A creative writing professor soldiers through a semester, uncertain of his own capacity to write or teach.
This sequel to Downing’s 1997 novel, Perfect Agreement, revisits Mark, a teacher at a Massachusetts college who guides a clutch of undergrads through the essentials of point of view, style, and metaphor. But he lacks much in the way of authority or even assertiveness. He cedes much of the control of the writing workshop to an unnamed professor with whom he co-teaches it, feels listless at home (his partner is working overseas), and is growing weary of both academic bureaucracy (he’s procrastinating on writing an assigned memo for a committee he serves on) and intramural tensions (the adjuncts are organizing). All of this lassitude gives the novel a distinct lack of body heat, especially in the early chapters, where much of the narrative excitement comes from the peculiarities of Mark's writing exercises: Write a scene using only one-syllable words, write about a car crash that kills a person, etc. Eventually the book snaps into the seriocomic groove that the campus novel typically demands, from Mark’s struggle to complete his own assignments to his hailing an Uber that turns out to be driven by one of the college’s ill-paid adjuncts. Some late-breaking plot twists, involving an ailing student and the professor’s true identity, shed some light on Mark’s disconnection from himself.

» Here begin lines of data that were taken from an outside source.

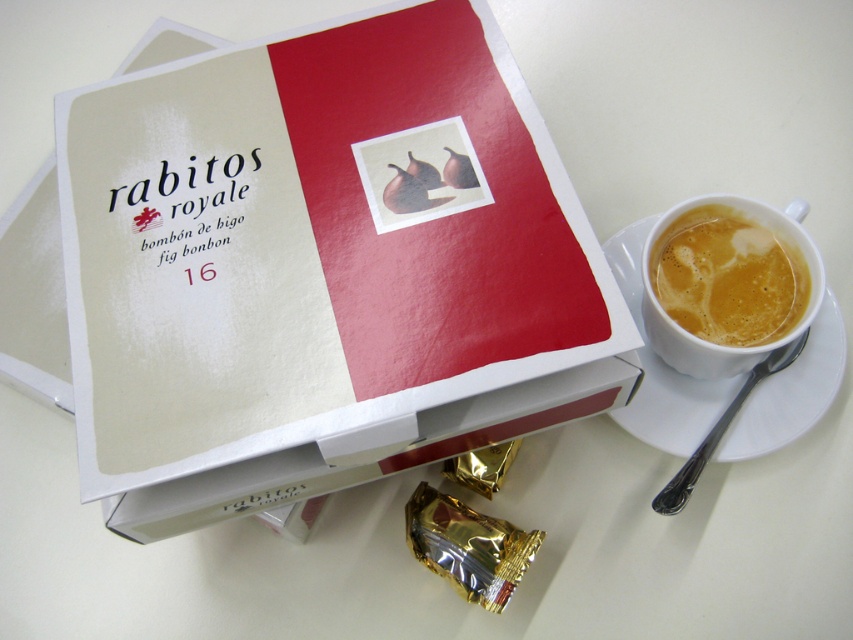
Does white ceramic saucer at right appear under white frothy liquid at upper right?

Indeed, white ceramic saucer at right is positioned under white frothy liquid at upper right.

Find the location of `white ceramic saucer at right`. white ceramic saucer at right is located at coordinates (662, 365).

How far apart are white paper book at upper center and white ceramic saucer at right?

A distance of 14.89 inches exists between white paper book at upper center and white ceramic saucer at right.

Does white paper book at upper center appear on the left side of white ceramic saucer at right?

Indeed, white paper book at upper center is positioned on the left side of white ceramic saucer at right.

Between point (280, 400) and point (714, 452), which one is positioned in front?

Point (280, 400)

Where is `white paper book at upper center`? The width and height of the screenshot is (853, 640). white paper book at upper center is located at coordinates (318, 272).

Is white paper book at upper center below white frothy liquid at upper right?

Incorrect, white paper book at upper center is not positioned below white frothy liquid at upper right.

Is white paper book at upper center in front of white frothy liquid at upper right?

That is True.

Measure the distance between point (212, 157) and camera.

33.99 inches

Find the location of a particular element. Image resolution: width=853 pixels, height=640 pixels. white paper book at upper center is located at coordinates (318, 272).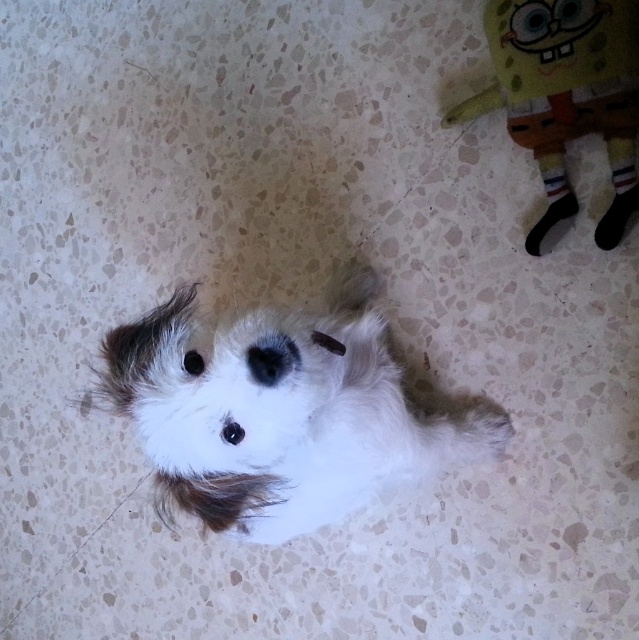
Who is lower down, fluffy white dog at center or yellow plush toy at upper right?

fluffy white dog at center is below.

Based on the photo, can you confirm if fluffy white dog at center is thinner than yellow plush toy at upper right?

In fact, fluffy white dog at center might be wider than yellow plush toy at upper right.

Describe the element at coordinates (282, 412) in the screenshot. I see `fluffy white dog at center` at that location.

Identify the location of fluffy white dog at center. The height and width of the screenshot is (640, 639). (282, 412).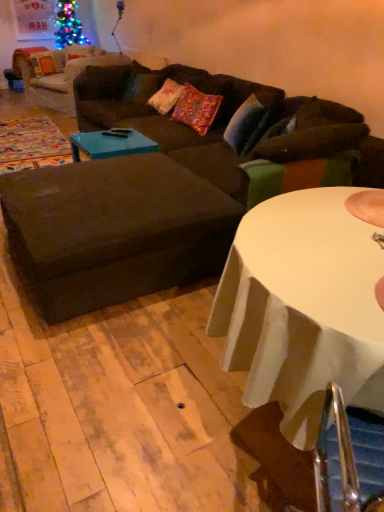
Question: Are floral fabric pillow at center and brown fabric ottoman at center far apart?

Choices:
 (A) yes
 (B) no

Answer: (A)

Question: Is brown fabric ottoman at center at the back of floral fabric pillow at center?

Choices:
 (A) no
 (B) yes

Answer: (A)

Question: From a real-world perspective, is floral fabric pillow at center located higher than brown fabric ottoman at center?

Choices:
 (A) yes
 (B) no

Answer: (A)

Question: Is floral fabric pillow at center positioned behind brown fabric ottoman at center?

Choices:
 (A) no
 (B) yes

Answer: (B)

Question: From the image's perspective, is floral fabric pillow at center under brown fabric ottoman at center?

Choices:
 (A) no
 (B) yes

Answer: (A)

Question: Is floral fabric pillow at center at the right side of brown fabric ottoman at center?

Choices:
 (A) yes
 (B) no

Answer: (A)

Question: Considering the relative sizes of blue glossy coffee table at center and floral fabric pillow at center in the image provided, is blue glossy coffee table at center thinner than floral fabric pillow at center?

Choices:
 (A) no
 (B) yes

Answer: (A)

Question: From the image's perspective, would you say blue glossy coffee table at center is shown under floral fabric pillow at center?

Choices:
 (A) yes
 (B) no

Answer: (A)

Question: Is blue glossy coffee table at center aimed at floral fabric pillow at center?

Choices:
 (A) yes
 (B) no

Answer: (B)

Question: Is blue glossy coffee table at center turned away from floral fabric pillow at center?

Choices:
 (A) no
 (B) yes

Answer: (B)

Question: From a real-world perspective, does blue glossy coffee table at center sit lower than floral fabric pillow at center?

Choices:
 (A) no
 (B) yes

Answer: (B)

Question: Considering the relative sizes of blue glossy coffee table at center and floral fabric pillow at center in the image provided, is blue glossy coffee table at center shorter than floral fabric pillow at center?

Choices:
 (A) no
 (B) yes

Answer: (B)

Question: From the image's perspective, is blue glossy coffee table at center on dark brown fabric couch at center?

Choices:
 (A) yes
 (B) no

Answer: (B)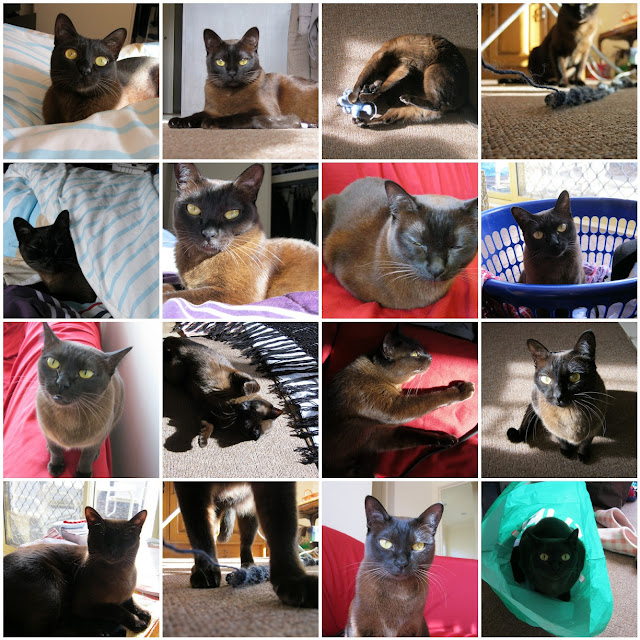
I want to click on laundry basket, so click(x=513, y=289).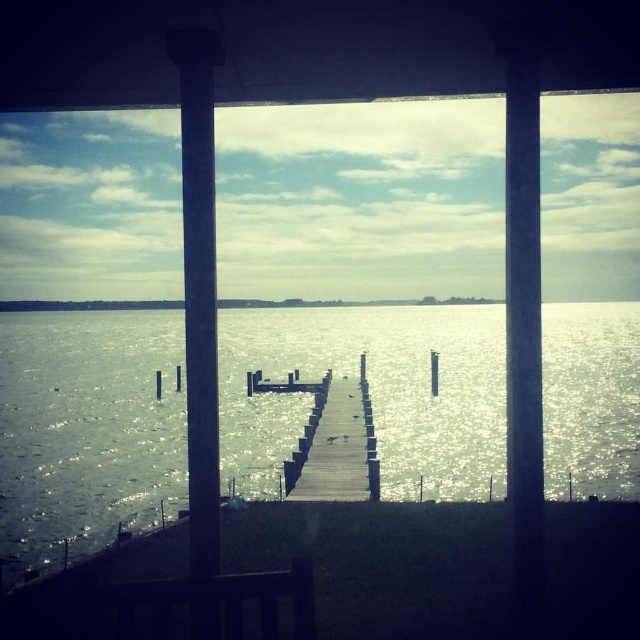
Question: Which point is closer to the camera?

Choices:
 (A) wooden dock at center
 (B) smooth concrete pillar at center
 (C) glistening silver water at center

Answer: (B)

Question: Does glistening silver water at center have a larger size compared to wooden dock at center?

Choices:
 (A) yes
 (B) no

Answer: (A)

Question: In this image, where is smooth concrete pillar at center located relative to wooden dock at center?

Choices:
 (A) left
 (B) right

Answer: (A)

Question: Is glistening silver water at center to the left of smooth concrete pillar at center from the viewer's perspective?

Choices:
 (A) yes
 (B) no

Answer: (B)

Question: Estimate the real-world distances between objects in this image. Which object is closer to the smooth concrete pillar at center?

Choices:
 (A) glistening silver water at center
 (B) wooden dock at center

Answer: (B)

Question: Which object is closer to the camera taking this photo?

Choices:
 (A) glistening silver water at center
 (B) wooden dock at center
 (C) smooth concrete pillar at center

Answer: (C)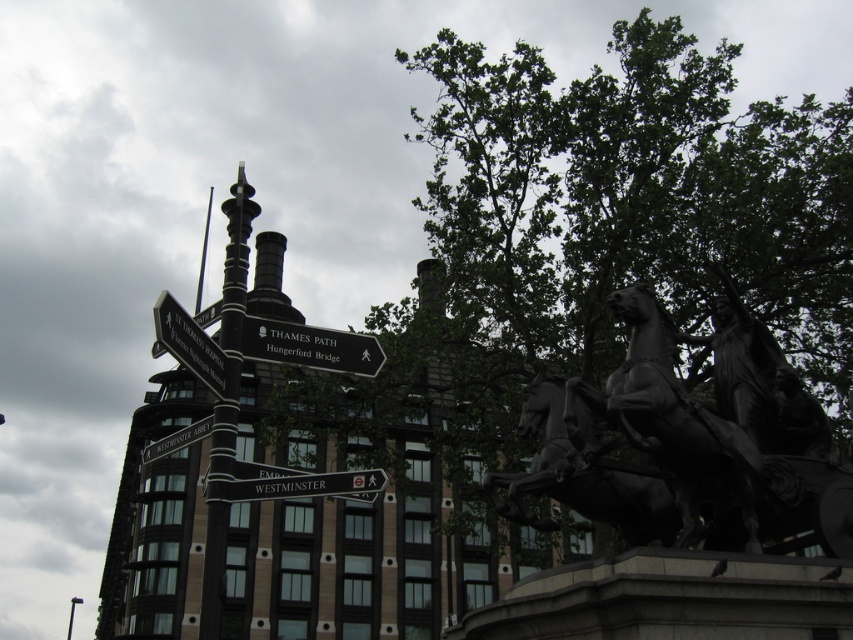
You are a delivery person trying to secure a package to the black polished metal pole at center and the black plastic sign at center. Which object has a narrower width to ensure the package fits properly?

The black polished metal pole at center has a narrower width than the black plastic sign at center, so the package should be secured to it to ensure it fits properly.

You are a tourist trying to find the nearest subway station. You see the black metal signpost at upper left and the black metal sign at upper left. Which one should you look at for directions?

You should look at the black metal sign at upper left because the black metal signpost at upper left is located above it, so the lower one might have more immediate directions.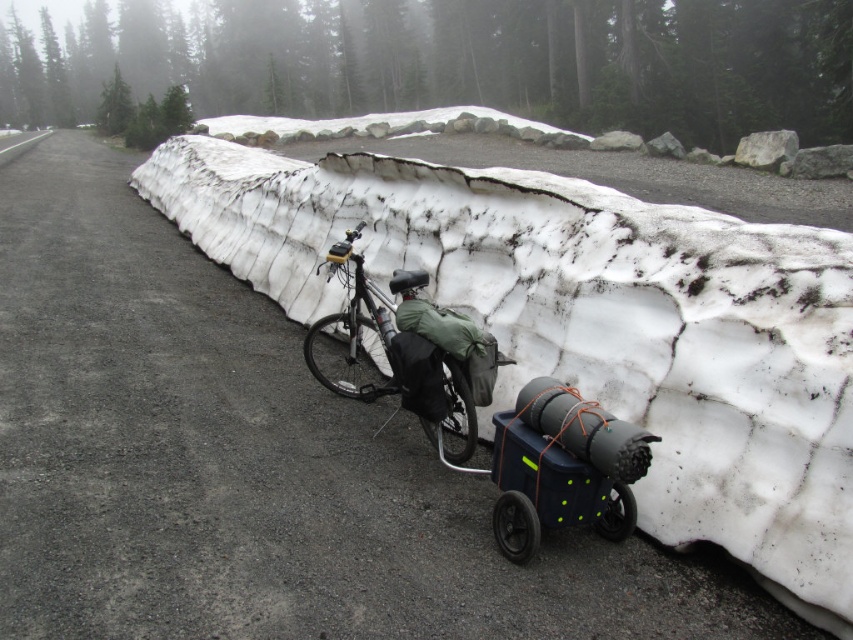
Looking at this image, which is below, blue plastic cart at center or matte black bicycle at center?

Positioned lower is blue plastic cart at center.

Which is in front, point (540, 452) or point (338, 253)?

Point (540, 452)

Between point (608, 448) and point (363, 276), which one is positioned behind?

Point (363, 276)

What are the coordinates of `blue plastic cart at center` in the screenshot? It's located at (561, 467).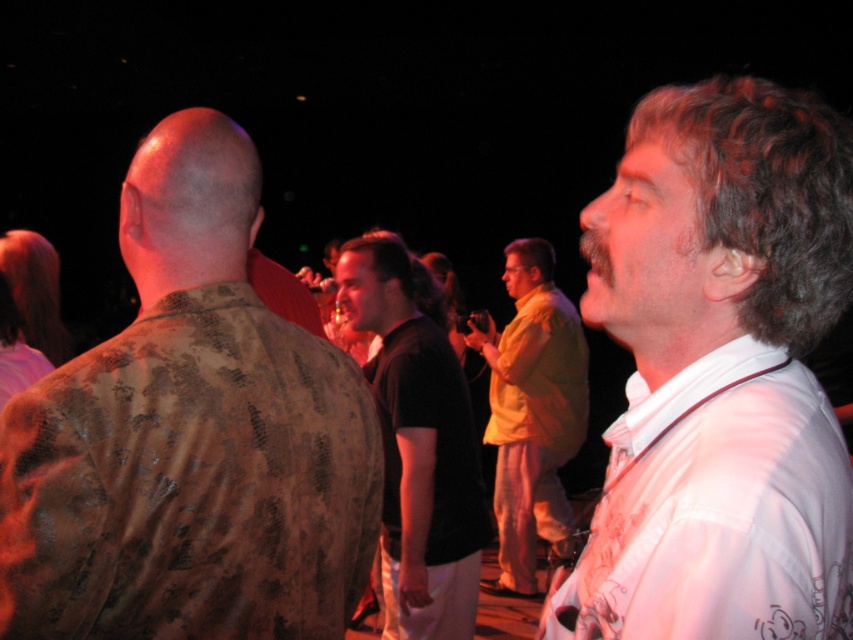
You are standing at the point labeled as point (x=390, y=436) in the image. A friend is holding a flashlight and wants to shine it directly at you. If the flashlight has a maximum range of 10 feet, will the light reach you?

The point labeled as point (x=390, y=436) and the viewer are 8.78 feet apart from each other. Since the flashlight has a maximum range of 10 feet, the light will reach you because 8.78 feet is within the 10 feet range.

You are at a party and want to take a photo of both the camouflage shirt at left and the white satin shirt at right. Which shirt should you position closer to the camera to ensure both are in frame?

You should position the camouflage shirt at left closer to the camera because it is to the left of the white satin shirt at right, so moving it forward will keep both shirts visible in the frame.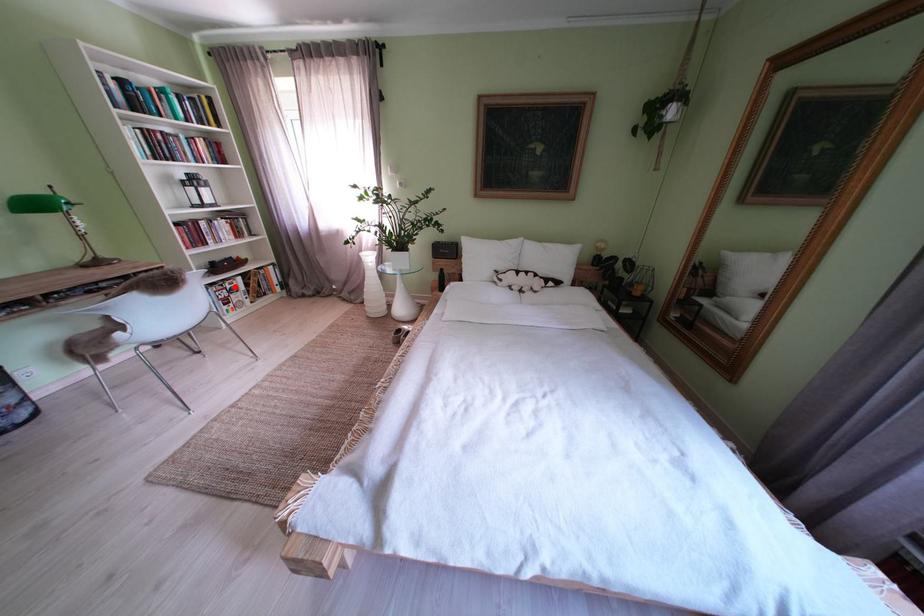
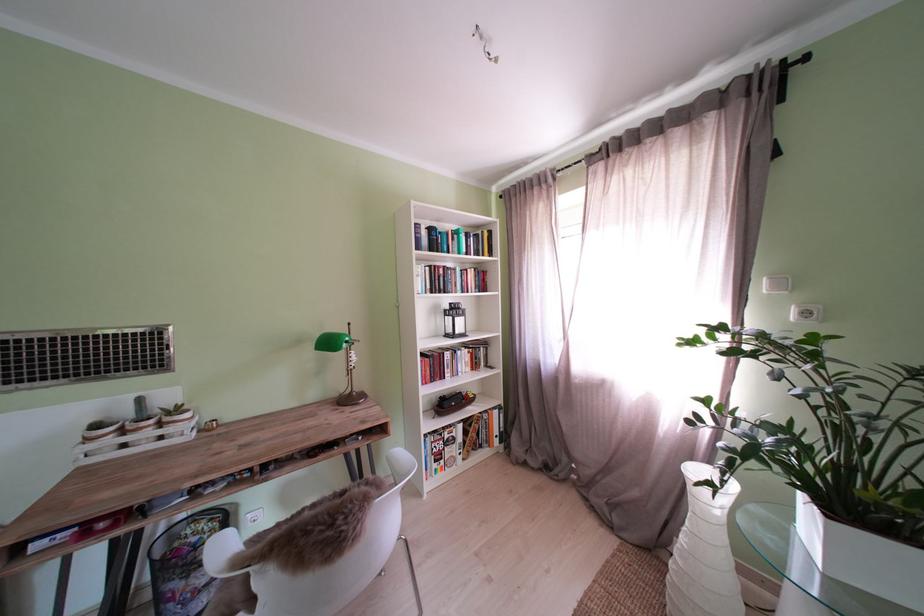
Locate, in the second image, the point that corresponds to the highlighted location in the first image.

(456, 434)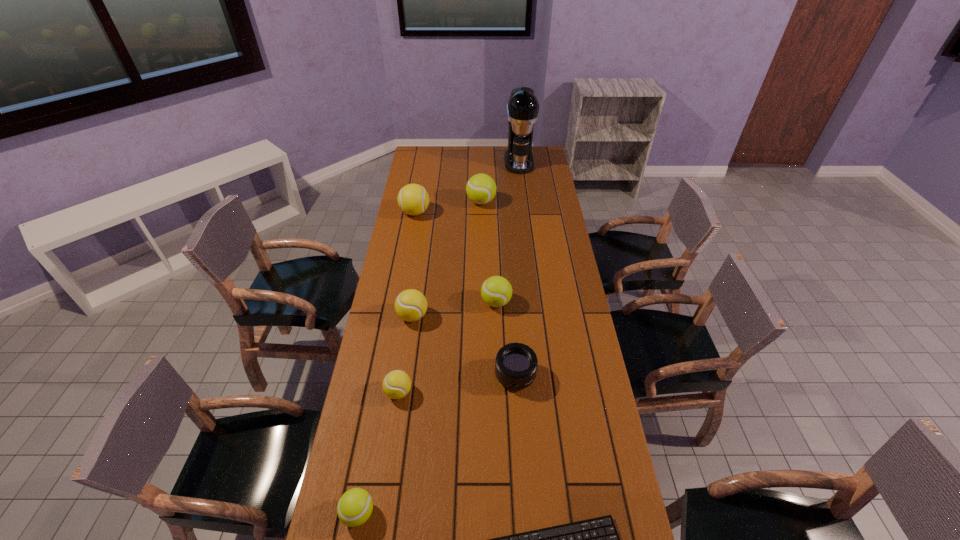
This screenshot has width=960, height=540. Find the location of `vacant area that lies between the farthest object and the nearest tennis ball`. vacant area that lies between the farthest object and the nearest tennis ball is located at coordinates (439, 338).

The image size is (960, 540). Identify the location of vacant point located between the second biggest yellow tennis ball and the smallest green tennis ball. (386, 415).

The height and width of the screenshot is (540, 960). In order to click on free spot between the farthest green tennis ball and the second farthest yellow tennis ball in this screenshot , I will do `click(447, 259)`.

Locate an element on the screen. The height and width of the screenshot is (540, 960). free spot between the coffee maker and the second smallest yellow tennis ball is located at coordinates click(466, 239).

Select which object is the seventh closest to the farthest yellow tennis ball. Please provide its 2D coordinates. Your answer should be formatted as a tuple, i.e. [(x, y)], where the tuple contains the x and y coordinates of a point satisfying the conditions above.

[(354, 508)]

In order to click on object that is the sixth closest one to the second smallest green tennis ball in this screenshot , I will do `click(596, 539)`.

This screenshot has height=540, width=960. I want to click on the closest tennis ball relative to the smallest yellow tennis ball, so click(x=410, y=305).

Identify which tennis ball is the third closest to the biggest yellow tennis ball. Please provide its 2D coordinates. Your answer should be formatted as a tuple, i.e. [(x, y)], where the tuple contains the x and y coordinates of a point satisfying the conditions above.

[(410, 305)]

The image size is (960, 540). I want to click on green tennis ball that is the closest to the shortest object, so click(x=354, y=508).

Identify the location of green tennis ball that stands as the closest to the leftmost green tennis ball. pos(496,291).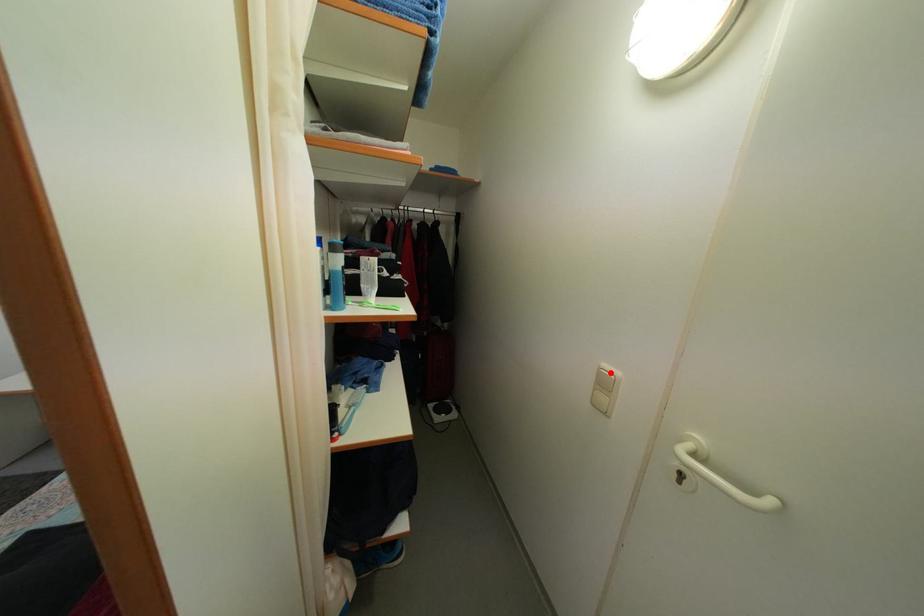
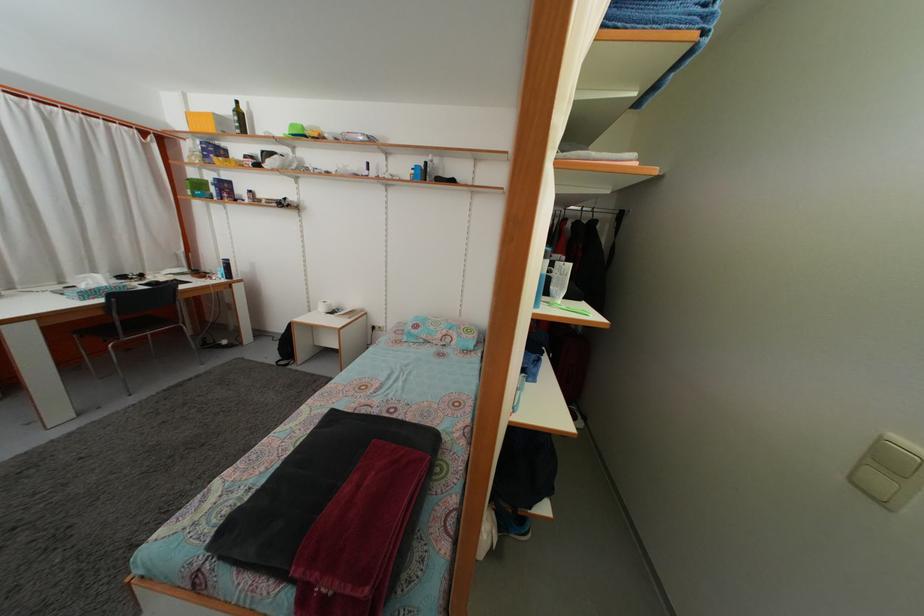
Question: I am providing you with two images of the same scene from different viewpoints. A red point is marked on the first image. At the location where the point appears in image 1, is it still visible in image 2?

Choices:
 (A) Yes
 (B) No

Answer: (A)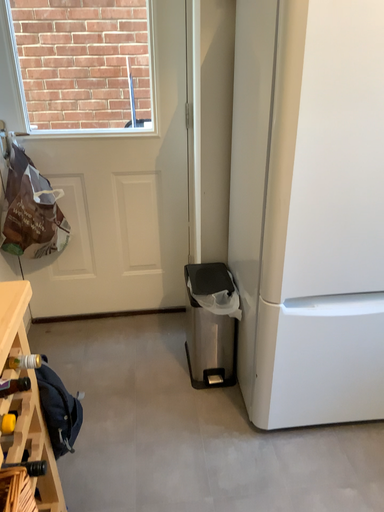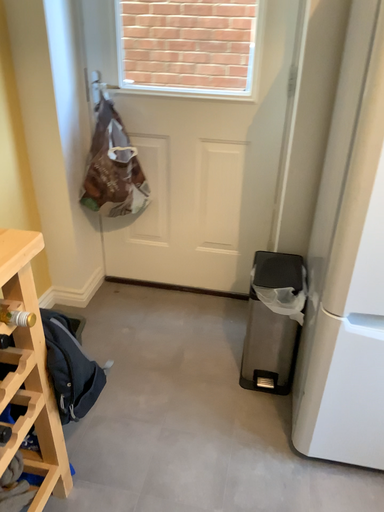
Question: Which way did the camera rotate in the video?

Choices:
 (A) rotated right
 (B) rotated left

Answer: (B)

But the prevailing mood is ambivalence: “You could call this fear of success or fear of failure. You could say that Mark was embarrassed by his ambitions or unequal to them.” That kind of wheel-spinning drains the action from the story. And as any writing teacher will tell you, the success of a story rests on the action that its central character brings to it.
Downing sets the town-and-gown scenery well, but there’s an irony in a hero advocating for active writing in such a static environment.